Just like every website owner should have an favicon and should setup his or her robots.txt and .htaccess.
You should now also have a sitemap.
The sitemap Protocol allows you to inform search engines about URLs on your websites that are available for crawling. But more importantly, Google uses it to display sublinks for your site.
Just do a search on Google for sitemap.xml and you’ll find tools and generators so you can create your own.
Tom, Since I don’t know what I am doing :?, I looked at my robots.txt file on my web site. I assume it should have keywords in it for search engines to find? or, is it supposed to thave web addresses for each of my web pages? Anyway, this is all thats in it at this time…
User-agent: *
Disallow: /log
Disallow: /xxx
I have no idea what it means.
Thanks,
Bill
I have used the google sitemap generator and it works well. One note though, this week I added a page with the WU historical data, then I went to make a new sitemap. The generator wanted to map over 500 pages. I think it was trying to get all the info from WU, so I just manually added a WX13.php (the history page) to my existing sitemp.
Niko,
I think a site needs to have many pages that can be “categorized” in order to have the sitelinks as you showed.
Google has not generated any sitelinks for your site. Sitelinks are completely automated, and we show them only if we think they’ll be useful to the user.
Google has extended the robots.txt to have allows, but I don’t see where they would even bother looking for the sitemap entry. It is not in the robots.txt specification which normally only has excludes in it.
The extensions that google supports are not supported by anyone else and if you have signed up with google for the sitemap info, even google won’t use it.
“For instance, Googlebot supports an extended definition of the standard. It understands Allow: lines, as well as * and $ pattern matching. So while the tool shows lines that include these extensions as understood, remember that this applies only to Googlebot and not necessarily to other bots that may crawl your site.”
Leading whitespace
We’ve detected that your Sitemap file begins with whitespace.
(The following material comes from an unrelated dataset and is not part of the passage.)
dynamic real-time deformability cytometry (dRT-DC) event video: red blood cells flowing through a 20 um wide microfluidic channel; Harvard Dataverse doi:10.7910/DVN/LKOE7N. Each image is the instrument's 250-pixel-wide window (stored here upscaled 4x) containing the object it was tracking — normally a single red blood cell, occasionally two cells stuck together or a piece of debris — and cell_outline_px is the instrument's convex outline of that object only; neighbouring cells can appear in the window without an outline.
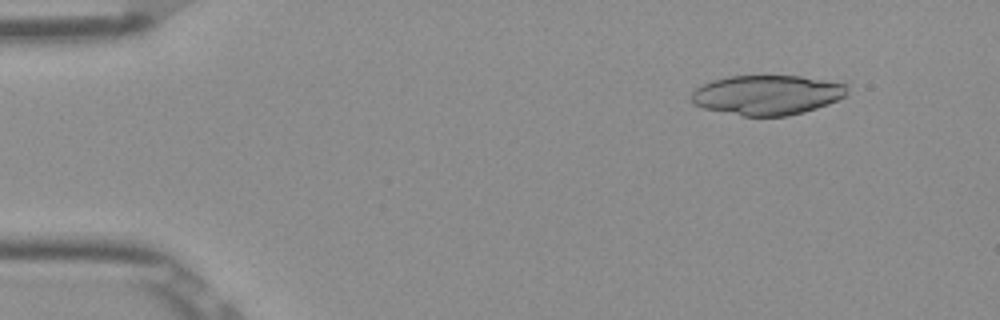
{"species": "Egyptian fruit bat (a non-hibernating species)", "species_latin": "Rousettus aegyptiacus", "temperature_condition": "room temperature", "stored_images_in_passage": 47, "camera_frame_rate_fps": 3000, "um_per_image_px": 0.085, "frame": {"image": 1, "passage_image": 1, "time_ms": 0.0, "image_size_px": [1000, 320], "cell_outline_px": [[848, 96], [828, 104], [804, 112], [788, 116], [744, 116], [704, 108], [696, 104], [688, 96], [696, 88], [712, 80], [728, 76], [800, 76], [848, 84]], "centroid_in_image_um": [65.24, 8.07], "position_along_channel_um": 19.8, "area_um2": 36.18}}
We’ve accepted the file, but you may want to remove the whitespace so that the file adheres to the XML standard.
Ive tried changing a few things, but nothing changes with that error
what is generating your sitemap? a program or are you doing it manually
The error is true, there is a space at the top of the file before the opening xml tag
I am currently trying out the gsitecreawler and it is up to 4378 URLs and counting! 8O I think it is trying to include the entire WU through this page: http://www.cavecountryweather.com/wx13.php I paused it for now until I can figure out how to have it stop at my page.
click “URL list” tab, click “Refresh Table” button,
highlight all your http://www.cavecountryweather.com/wx13.php URLs (you highlight many at once by click on the first one, then scroll to the last one, hold down the Shift key and click last one, they all turn yellow)
click the “Delete” button on the gsite crawler screen
now click (Re)Crawl - This Project, wait until the crawlers are idle again and then click “Refresh Table” button
Make sure all is well.
If you have the FTP settings setup in gsitecrawler you can now click “Generate - Google Sitemap-File” let it save (overwrite), then upload to FTP, then Submit to google all automatically.
Ok, I think i did it correctly. I created and uploaded a sitemap.xml file. I then changed my robots.txt file to read as follows…
User-agent: *
Disallow: /log
Disallow: /xxx http://www.evansville-weather.com/sitemap.xml